Copia textualmente las líneas del listado que está más abajo, desde la que contiene "### Integration Testing" hasta la que contiene "## Migration Notes", ambas incluidas.
++++++
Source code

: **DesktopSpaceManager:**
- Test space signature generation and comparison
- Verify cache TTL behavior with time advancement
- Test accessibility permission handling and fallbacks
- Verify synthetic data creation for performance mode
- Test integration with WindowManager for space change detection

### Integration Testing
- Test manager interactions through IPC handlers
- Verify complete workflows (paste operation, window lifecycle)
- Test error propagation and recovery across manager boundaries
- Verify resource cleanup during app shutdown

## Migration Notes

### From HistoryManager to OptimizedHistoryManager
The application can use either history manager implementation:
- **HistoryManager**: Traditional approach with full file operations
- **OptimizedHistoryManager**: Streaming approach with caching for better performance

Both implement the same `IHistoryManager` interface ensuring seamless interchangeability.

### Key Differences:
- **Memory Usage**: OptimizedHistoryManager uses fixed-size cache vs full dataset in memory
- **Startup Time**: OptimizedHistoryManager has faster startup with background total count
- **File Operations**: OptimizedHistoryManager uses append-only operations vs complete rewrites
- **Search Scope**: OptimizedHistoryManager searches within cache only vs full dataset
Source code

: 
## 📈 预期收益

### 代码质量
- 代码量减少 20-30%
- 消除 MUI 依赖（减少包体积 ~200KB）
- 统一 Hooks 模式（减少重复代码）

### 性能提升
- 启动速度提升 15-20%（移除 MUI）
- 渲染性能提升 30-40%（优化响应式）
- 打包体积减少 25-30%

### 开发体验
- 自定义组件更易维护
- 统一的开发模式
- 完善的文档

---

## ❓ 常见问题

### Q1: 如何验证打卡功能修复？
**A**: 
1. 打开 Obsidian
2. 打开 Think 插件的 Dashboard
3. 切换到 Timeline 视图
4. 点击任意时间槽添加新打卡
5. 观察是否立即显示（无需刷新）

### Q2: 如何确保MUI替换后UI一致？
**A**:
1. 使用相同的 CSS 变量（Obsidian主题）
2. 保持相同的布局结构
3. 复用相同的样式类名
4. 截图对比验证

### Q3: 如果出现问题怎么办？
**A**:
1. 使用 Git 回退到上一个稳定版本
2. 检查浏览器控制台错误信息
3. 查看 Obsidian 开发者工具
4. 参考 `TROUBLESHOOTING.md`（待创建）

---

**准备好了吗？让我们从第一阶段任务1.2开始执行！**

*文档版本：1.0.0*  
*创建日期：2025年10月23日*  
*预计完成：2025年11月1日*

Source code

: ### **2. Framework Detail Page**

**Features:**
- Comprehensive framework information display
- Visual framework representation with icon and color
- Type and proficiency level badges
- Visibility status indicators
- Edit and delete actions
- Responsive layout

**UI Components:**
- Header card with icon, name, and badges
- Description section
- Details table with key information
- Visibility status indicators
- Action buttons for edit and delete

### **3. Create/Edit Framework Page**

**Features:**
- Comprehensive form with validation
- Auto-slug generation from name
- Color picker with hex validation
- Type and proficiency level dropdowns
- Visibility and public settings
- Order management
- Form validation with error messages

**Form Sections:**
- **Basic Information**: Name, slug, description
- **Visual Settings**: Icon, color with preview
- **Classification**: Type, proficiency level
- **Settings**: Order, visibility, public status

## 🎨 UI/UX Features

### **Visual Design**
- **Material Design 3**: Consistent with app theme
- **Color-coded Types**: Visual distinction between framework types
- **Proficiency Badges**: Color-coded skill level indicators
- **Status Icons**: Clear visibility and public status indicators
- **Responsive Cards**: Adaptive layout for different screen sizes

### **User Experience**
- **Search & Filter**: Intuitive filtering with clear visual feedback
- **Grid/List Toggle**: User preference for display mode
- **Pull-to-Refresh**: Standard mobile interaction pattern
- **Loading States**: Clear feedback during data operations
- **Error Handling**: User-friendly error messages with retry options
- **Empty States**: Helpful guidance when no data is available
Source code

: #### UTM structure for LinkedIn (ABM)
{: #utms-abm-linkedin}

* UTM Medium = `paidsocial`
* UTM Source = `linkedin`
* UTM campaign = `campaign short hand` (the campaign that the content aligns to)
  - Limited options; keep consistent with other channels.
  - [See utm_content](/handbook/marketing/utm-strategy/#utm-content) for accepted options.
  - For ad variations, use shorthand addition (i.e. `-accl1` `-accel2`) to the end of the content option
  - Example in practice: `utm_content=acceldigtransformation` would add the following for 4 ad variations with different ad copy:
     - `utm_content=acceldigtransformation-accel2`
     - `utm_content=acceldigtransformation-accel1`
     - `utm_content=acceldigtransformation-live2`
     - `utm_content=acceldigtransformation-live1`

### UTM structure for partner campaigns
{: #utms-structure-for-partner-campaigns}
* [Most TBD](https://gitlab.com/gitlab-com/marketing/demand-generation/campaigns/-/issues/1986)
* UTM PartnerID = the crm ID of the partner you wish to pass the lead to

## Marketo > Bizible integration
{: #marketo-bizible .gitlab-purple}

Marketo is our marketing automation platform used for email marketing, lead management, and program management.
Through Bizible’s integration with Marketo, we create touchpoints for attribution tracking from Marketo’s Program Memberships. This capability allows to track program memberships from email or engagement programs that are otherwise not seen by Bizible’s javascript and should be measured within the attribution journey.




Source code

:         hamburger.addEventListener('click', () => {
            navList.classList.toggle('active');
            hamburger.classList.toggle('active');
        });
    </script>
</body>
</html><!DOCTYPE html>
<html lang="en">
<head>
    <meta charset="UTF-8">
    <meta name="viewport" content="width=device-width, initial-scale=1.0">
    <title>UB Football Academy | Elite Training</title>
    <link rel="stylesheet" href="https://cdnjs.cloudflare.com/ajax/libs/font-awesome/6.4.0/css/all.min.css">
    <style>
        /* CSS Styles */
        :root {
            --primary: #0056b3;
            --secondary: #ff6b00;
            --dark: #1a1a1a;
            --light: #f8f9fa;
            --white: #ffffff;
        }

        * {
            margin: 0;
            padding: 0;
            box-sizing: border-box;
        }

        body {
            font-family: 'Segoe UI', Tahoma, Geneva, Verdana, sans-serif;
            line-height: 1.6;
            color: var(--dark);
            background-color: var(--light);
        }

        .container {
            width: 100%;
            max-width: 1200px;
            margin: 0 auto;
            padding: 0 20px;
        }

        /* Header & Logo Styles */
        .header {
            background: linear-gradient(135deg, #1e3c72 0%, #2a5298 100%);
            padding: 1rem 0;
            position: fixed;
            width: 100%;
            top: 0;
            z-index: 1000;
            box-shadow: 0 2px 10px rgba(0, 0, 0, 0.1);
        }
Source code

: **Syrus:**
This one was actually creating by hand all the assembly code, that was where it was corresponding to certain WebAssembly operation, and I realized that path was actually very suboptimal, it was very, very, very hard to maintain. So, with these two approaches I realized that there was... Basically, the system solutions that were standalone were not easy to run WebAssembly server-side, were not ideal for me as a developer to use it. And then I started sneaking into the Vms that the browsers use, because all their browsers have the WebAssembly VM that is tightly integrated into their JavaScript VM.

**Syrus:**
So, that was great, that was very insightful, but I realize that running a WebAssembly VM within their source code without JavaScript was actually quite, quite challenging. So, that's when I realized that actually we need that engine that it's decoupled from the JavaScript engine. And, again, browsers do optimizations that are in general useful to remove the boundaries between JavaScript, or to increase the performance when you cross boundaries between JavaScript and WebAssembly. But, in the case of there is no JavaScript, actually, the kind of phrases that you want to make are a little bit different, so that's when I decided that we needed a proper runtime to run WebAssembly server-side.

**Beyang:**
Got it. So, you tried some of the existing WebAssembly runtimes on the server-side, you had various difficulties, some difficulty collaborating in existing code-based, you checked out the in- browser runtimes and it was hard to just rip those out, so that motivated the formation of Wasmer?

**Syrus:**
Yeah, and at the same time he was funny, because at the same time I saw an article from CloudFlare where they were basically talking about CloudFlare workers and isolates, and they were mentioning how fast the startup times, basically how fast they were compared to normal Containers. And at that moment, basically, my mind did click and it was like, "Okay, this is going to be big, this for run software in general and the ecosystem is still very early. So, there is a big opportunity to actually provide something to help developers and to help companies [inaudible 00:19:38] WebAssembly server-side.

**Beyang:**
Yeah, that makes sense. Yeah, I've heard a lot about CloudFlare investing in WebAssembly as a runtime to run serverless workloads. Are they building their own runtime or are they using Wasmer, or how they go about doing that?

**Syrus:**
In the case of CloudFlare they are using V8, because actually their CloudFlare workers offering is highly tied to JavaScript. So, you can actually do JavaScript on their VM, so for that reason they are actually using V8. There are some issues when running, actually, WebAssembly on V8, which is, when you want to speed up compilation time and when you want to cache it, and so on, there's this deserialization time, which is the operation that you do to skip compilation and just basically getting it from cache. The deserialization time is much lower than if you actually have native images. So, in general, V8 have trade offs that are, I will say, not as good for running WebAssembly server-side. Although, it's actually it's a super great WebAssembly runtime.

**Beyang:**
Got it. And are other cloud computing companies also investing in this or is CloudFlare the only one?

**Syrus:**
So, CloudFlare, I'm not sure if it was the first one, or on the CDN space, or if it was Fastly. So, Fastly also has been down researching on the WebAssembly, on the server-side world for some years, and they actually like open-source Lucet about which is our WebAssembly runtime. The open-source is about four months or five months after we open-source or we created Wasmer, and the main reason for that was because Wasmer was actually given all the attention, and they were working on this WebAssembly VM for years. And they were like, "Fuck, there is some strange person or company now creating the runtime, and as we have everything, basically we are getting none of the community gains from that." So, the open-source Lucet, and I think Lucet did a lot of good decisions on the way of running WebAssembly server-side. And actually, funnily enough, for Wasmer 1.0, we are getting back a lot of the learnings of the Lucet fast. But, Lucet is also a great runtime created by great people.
++++++
#### [Solución]
### Integration Testing
- Test manager interactions through IPC handlers
- Verify complete workflows (paste operation, window lifecycle)
- Test error propagation and recovery across manager boundaries
- Verify resource cleanup during app shutdown

## Migration Notes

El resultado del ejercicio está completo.